Text |
# Chain Saw Milling Speed?



## drivadesl (Dec 22, 2007)

I was milling some oak the other day, roughly 22" across, using my MS-660, 36" ripping chain from Baileys. Pretty much took all of a 30 minutes to run through 8.5' length, works out to 3.5 inches/min. Seemed a lot slower than that, but since I'm new at this, just looking for a sanity check. The chain was used once on 4 cuts, so I touched it up using the Stihl file guide set at 10 degrees. Had to apply a lot of force to move it through the log, definitely sore the next day. Anyone care to comment?


----------



## stonykill (Dec 22, 2007)

drivadesl said:


> I was milling some oak the other day, roughly 22" across, using my MS-660, 36" ripping chain from Baileys. Pretty much took all of a 30 minutes to run through 8.5' length, works out to 3.5 inches/min. Seemed a lot slower than that, but since I'm new at this, just looking for a sanity check. The chain was used once on 4 cuts, so I touched it up using the Stihl file guide set at 10 degrees. Had to apply a lot of force to move it through the log, definitely sore the next day. Anyone care to comment?



that is a lot slower than an oak log I recently did. Mine was only 18-19 -in diameter, but still. I run a 82 cc Pioneer P51 with a 24 inch bar and lp chain. While I didn't time it, I know it wasn't that long, it seemed like 5 -6 minutes a pass, but like I said I didn't time it.I know it wasn't 30 minutes. Oak is one of the slower woods to mill. You should not have to apply so much force that you get sore from pushing. Is your chain new? If not maybe the rakers need lowering. Do you have any pics of your assembled milling set up for us to look at? Maybe from photos we can get an idea.

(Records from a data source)
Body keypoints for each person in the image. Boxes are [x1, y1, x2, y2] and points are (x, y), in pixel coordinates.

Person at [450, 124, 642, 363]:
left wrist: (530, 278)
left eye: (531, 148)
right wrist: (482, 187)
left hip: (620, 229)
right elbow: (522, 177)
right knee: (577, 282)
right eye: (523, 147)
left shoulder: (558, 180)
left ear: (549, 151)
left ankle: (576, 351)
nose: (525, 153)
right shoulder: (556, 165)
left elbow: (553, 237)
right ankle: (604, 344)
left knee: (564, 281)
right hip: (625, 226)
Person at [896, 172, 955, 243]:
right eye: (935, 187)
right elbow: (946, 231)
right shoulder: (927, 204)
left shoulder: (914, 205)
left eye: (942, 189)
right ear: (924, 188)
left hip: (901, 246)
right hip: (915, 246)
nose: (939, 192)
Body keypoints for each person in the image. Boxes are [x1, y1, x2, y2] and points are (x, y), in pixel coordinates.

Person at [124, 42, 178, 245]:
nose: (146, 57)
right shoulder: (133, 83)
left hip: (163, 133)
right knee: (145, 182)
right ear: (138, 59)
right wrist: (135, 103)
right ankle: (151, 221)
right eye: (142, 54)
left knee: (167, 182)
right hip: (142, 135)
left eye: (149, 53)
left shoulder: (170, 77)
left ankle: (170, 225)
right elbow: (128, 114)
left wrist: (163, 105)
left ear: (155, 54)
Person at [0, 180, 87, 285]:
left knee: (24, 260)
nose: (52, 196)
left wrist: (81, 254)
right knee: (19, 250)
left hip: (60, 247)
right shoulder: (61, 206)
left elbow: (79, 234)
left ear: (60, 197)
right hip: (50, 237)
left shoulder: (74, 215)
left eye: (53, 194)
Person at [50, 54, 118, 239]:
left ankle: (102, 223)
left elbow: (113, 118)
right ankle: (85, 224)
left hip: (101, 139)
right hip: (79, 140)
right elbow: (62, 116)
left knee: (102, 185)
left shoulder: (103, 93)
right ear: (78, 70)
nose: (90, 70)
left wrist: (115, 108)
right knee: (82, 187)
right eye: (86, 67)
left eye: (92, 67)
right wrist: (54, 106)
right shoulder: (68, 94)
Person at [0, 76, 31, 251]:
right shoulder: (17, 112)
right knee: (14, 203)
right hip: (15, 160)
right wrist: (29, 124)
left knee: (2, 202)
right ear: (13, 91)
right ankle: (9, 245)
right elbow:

--

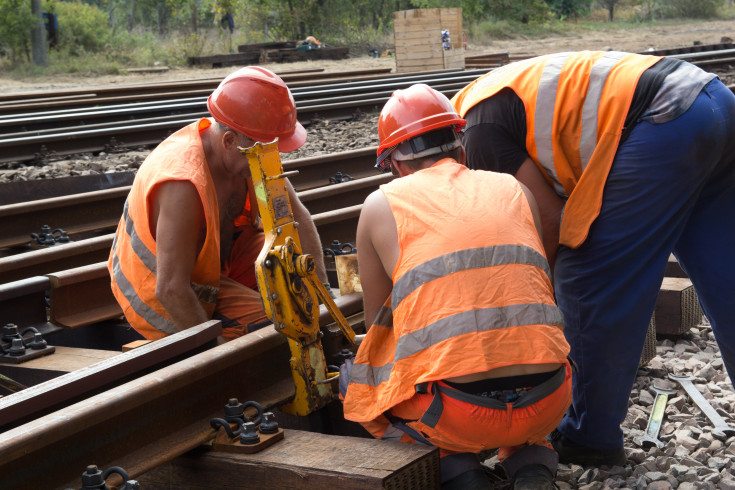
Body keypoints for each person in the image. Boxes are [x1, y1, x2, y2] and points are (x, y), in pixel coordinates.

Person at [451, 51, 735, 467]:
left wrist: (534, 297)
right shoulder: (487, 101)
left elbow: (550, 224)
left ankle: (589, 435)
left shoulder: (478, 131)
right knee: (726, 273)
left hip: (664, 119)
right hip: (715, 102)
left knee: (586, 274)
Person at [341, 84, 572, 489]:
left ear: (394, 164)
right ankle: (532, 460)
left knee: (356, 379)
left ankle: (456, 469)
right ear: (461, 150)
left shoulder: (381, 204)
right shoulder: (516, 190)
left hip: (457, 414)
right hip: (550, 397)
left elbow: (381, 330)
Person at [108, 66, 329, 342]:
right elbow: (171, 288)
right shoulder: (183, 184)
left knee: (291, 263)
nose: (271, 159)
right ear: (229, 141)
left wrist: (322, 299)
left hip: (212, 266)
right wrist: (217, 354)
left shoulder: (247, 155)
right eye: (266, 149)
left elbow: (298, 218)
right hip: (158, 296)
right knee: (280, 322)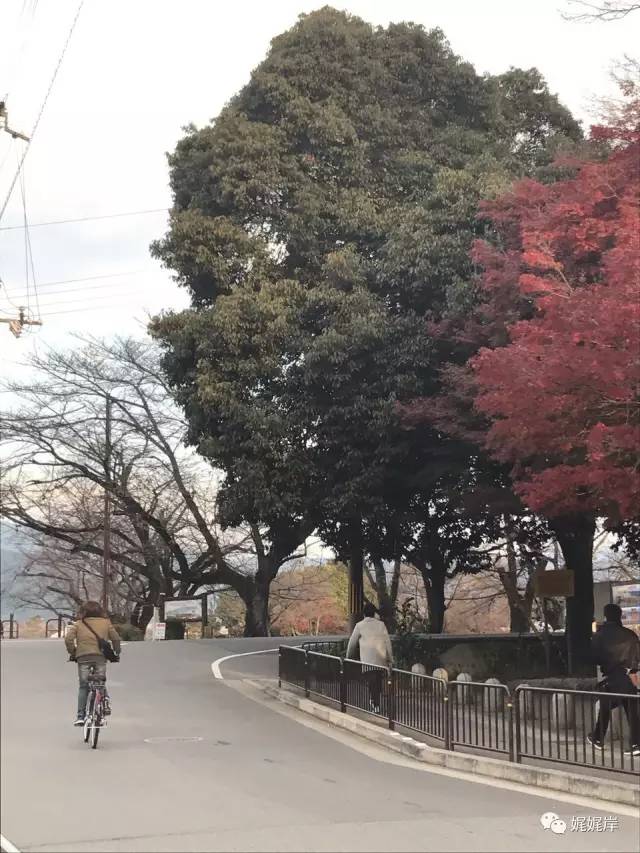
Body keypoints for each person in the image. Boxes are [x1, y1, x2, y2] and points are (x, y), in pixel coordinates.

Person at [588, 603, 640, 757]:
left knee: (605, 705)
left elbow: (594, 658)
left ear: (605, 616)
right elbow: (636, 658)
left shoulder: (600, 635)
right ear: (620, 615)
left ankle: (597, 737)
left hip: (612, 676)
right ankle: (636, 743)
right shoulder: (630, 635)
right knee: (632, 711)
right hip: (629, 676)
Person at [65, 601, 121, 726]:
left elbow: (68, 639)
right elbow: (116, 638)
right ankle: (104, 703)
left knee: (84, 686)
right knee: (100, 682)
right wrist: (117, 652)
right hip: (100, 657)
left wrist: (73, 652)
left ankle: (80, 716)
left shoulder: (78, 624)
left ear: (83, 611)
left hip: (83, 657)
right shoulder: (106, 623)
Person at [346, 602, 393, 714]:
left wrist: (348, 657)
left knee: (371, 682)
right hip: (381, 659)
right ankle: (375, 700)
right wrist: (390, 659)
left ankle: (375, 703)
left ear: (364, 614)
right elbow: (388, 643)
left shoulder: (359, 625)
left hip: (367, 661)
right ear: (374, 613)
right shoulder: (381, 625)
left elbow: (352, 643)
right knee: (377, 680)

Tasks and exercises |
[a] In the chainsaw milling thread, which saw and bar length does stonykill use?
[b] Proceed with the chainsaw milling thread from its last sentence.
These records were drawn from a separate source.

Expected outputs |
[a] An 82 cc Pioneer P51 with a 24 inch bar.

[b]
Check for obvious things, chain on backwards or chipped or bent tooth on chain. Was the log frozen solid with ice showing? Ice will dull a chain quickly. Was there a lot of dirt in the bark. This will also dull the chain quickly. 
I'm sure others will chime in with ideas.


----------



## woodshop (Dec 22, 2007)

Milling times? ... 395XP (94cc saw) with standard 3/8 ripping chain from Baileys on 36" bar, in 18 inch wide oak I go through about 3 seconds per inch, which is a little less than 2 ft a minute. In 24-28 inch wide oak, double that time, about a foot a minute, and then ONLY if the chain is sharp. As soon as it even starts to get dull, things slow to a crawl fast. However, 30 minutes to go 8 1/2ft is twice what it should take with a 660 in 22 inches of oak. Check the obvious stuff first. Like stony says, it doesn't take much dirt in the bark to dull a chain to where it will just sit there and work itself to death trying to cut wood. You should be pushing on the mill a bit to get it down the log, but not a whole lot more than ordinary crosscutting like when you're bucking the log. Post of pic or two of your setup for us. It really should not take 30 min to go 8 ft.


----------



## drivadesl (Dec 22, 2007)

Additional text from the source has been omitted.